Citizens assemblies have been utilised on a range of topics, including just transitions and climate change, in countries including FranceScotlandIreland, and the UK. Major participatory budgeting initiatives are being undertaken in places such as Brazil, Portugal, Paris, and New York. In the Kimberly, Yawuru women and men have co-produced an articulation of their conception of wellbeing, drawing on the Yawuru concept of good life, ‘mabu liyan’. Communities in places such as Gladstone and Geelong have created local economic plans via community consultation and deliberation. The examples above of worker led cooperatives are also examples of economic democracy, as are community owned cooperatives like Yackandandah Community Development Company and Barossa Co-op, where community members banded together to purchase important retail outlets to keep them in community control. Housing cooperatives such as Low Impact Living Affordable Community (Leeds, England) show a community’s effort to provide basic needs for people. Wales’ consultation about ‘The Wales We Want’ is an illustration of a democratic foundation for wellbeing governance mechanisms.

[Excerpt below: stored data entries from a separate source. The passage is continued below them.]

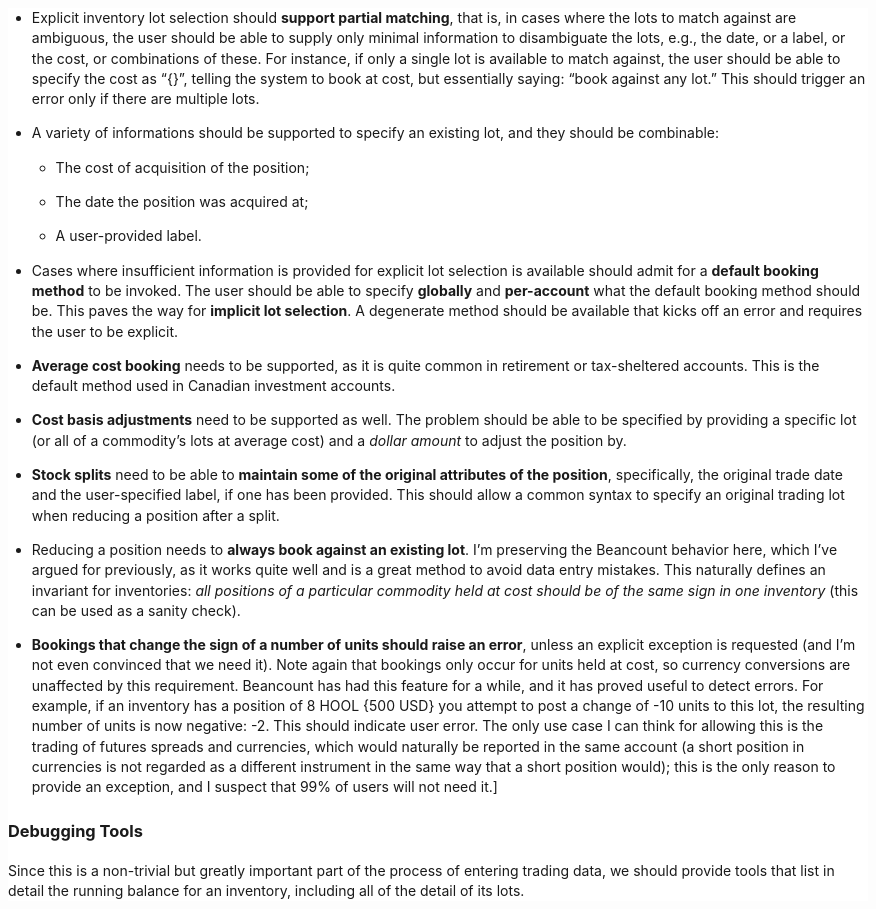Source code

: -   Explicit inventory lot selection should **support partial matching**, that is, in cases where the lots to match against are ambiguous, the user should be able to supply only minimal information to disambiguate the lots, e.g., the date, or a label, or the cost, or combinations of these. For instance, if only a single lot is available to match against, the user should be able to specify the cost as “{}”, telling the system to book at cost, but essentially saying: “book against any lot.” This should trigger an error only if there are multiple lots.

-   A variety of informations should be supported to specify an existing lot, and they should be combinable:

    -   The cost of acquisition of the position;

    -   The date the position was acquired at;

    -   A user-provided label.

-   Cases where insufficient information is provided for explicit lot selection is available should admit for a **default booking method** to be invoked. The user should be able to specify **globally** and **per-account** what the default booking method should be. This paves the way for **implicit lot selection**. A degenerate method should be available that kicks off an error and requires the user to be explicit.

-   **Average cost booking** needs to be supported, as it is quite common in retirement or tax-sheltered accounts. This is the default method used in Canadian investment accounts.

-   **Cost basis adjustments** need to be supported as well. The problem should be able to be specified by providing a specific lot (or all of a commodity’s lots at average cost) and a *dollar amount* to adjust the position by.

-   **Stock splits** need to be able to **maintain some of the original attributes of the position**, specifically, the original trade date and the user-specified label, if one has been provided. This should allow a common syntax to specify an original trading lot when reducing a position after a split.

-   Reducing a position needs to **always book against an existing lot**. I’m preserving the Beancount behavior here, which I’ve argued for previously, as it works quite well and is a great method to avoid data entry mistakes. This naturally defines an invariant for inventories: *all positions of a particular commodity held at cost should be of the same sign in one inventory* (this can be used as a sanity check).

-   **Bookings that change the sign of a number of units should raise an error**, unless an explicit exception is requested (and I’m not even convinced that we need it). Note again that bookings only occur for units held at cost, so currency conversions are unaffected by this requirement. Beancount has had this feature for a while, and it has proved useful to detect errors. For example, if an inventory has a position of 8 HOOL {500 USD} you attempt to post a change of -10 units to this lot, the resulting number of units is now negative: -2. This should indicate user error. The only use case I can think for allowing this is the trading of futures spreads and currencies, which would naturally be reported in the same account (a short position in currencies is not regarded as a different instrument in the same way that a short position would); this is the only reason to provide an exception, and I suspect that 99% of users will not need it.\]

### Debugging Tools

Since this is a non-trivial but greatly important part of the process of entering trading data, we should provide tools that list in detail the running balance for an inventory, including all of the detail of its lots.
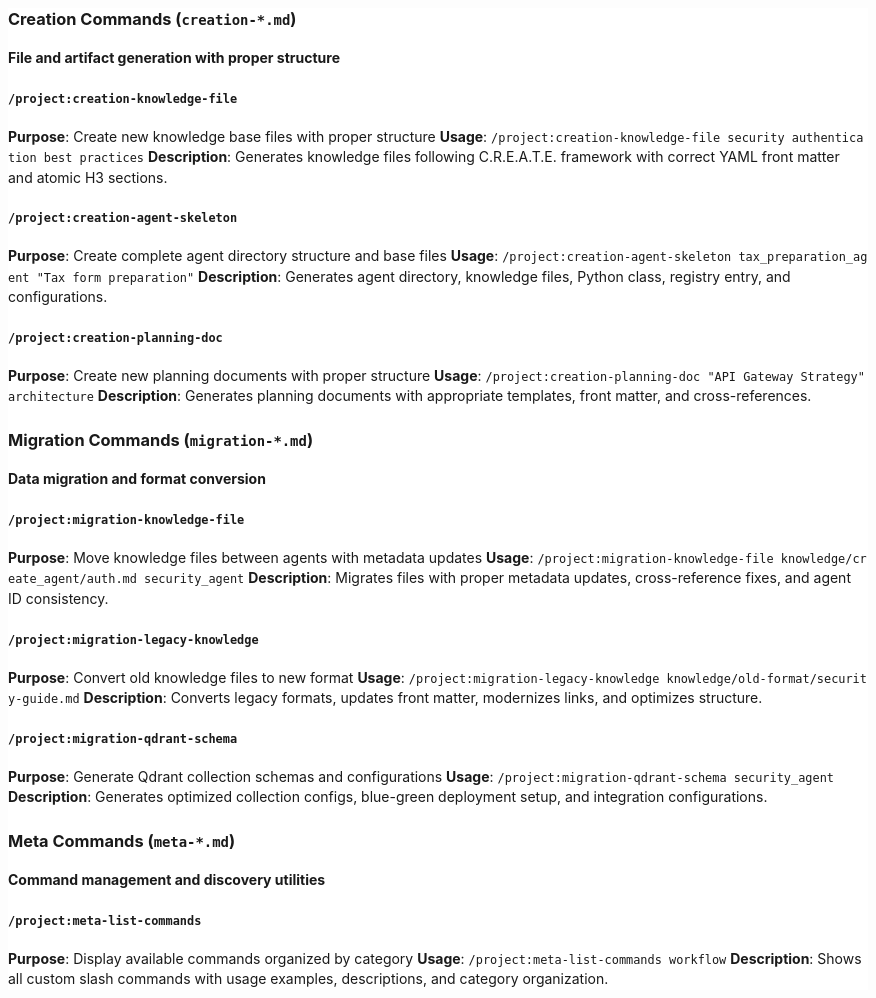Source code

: ### Creation Commands (`creation-*.md`)
**File and artifact generation with proper structure**

#### `/project:creation-knowledge-file`
**Purpose**: Create new knowledge base files with proper structure
**Usage**: `/project:creation-knowledge-file security authentication best practices`
**Description**: Generates knowledge files following C.R.E.A.T.E. framework with correct YAML front matter and atomic H3 sections.

#### `/project:creation-agent-skeleton`
**Purpose**: Create complete agent directory structure and base files
**Usage**: `/project:creation-agent-skeleton tax_preparation_agent "Tax form preparation"`
**Description**: Generates agent directory, knowledge files, Python class, registry entry, and configurations.

#### `/project:creation-planning-doc`
**Purpose**: Create new planning documents with proper structure
**Usage**: `/project:creation-planning-doc "API Gateway Strategy" architecture`
**Description**: Generates planning documents with appropriate templates, front matter, and cross-references.

### Migration Commands (`migration-*.md`)
**Data migration and format conversion**

#### `/project:migration-knowledge-file`
**Purpose**: Move knowledge files between agents with metadata updates
**Usage**: `/project:migration-knowledge-file knowledge/create_agent/auth.md security_agent`
**Description**: Migrates files with proper metadata updates, cross-reference fixes, and agent ID consistency.

#### `/project:migration-legacy-knowledge`
**Purpose**: Convert old knowledge files to new format
**Usage**: `/project:migration-legacy-knowledge knowledge/old-format/security-guide.md`
**Description**: Converts legacy formats, updates front matter, modernizes links, and optimizes structure.

#### `/project:migration-qdrant-schema`
**Purpose**: Generate Qdrant collection schemas and configurations
**Usage**: `/project:migration-qdrant-schema security_agent`
**Description**: Generates optimized collection configs, blue-green deployment setup, and integration configurations.

### Meta Commands (`meta-*.md`)
**Command management and discovery utilities**

#### `/project:meta-list-commands`
**Purpose**: Display available commands organized by category
**Usage**: `/project:meta-list-commands workflow`
**Description**: Shows all custom slash commands with usage examples, descriptions, and category organization.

About the Wellbeing Economy in Brief Series

These mini-briefings look at the idea of a wellbeing economy, how it relates to other ideas for economic change, and what some of the core elements of a wellbeing economy are. They reflect on why Australia needs to build a wellbeing economy.

This series of ‘mini-briefings’ attempts to clarify terms and expressions and associated wellbeing economy ideas so that discussions can take place from a basis of shared understanding and language.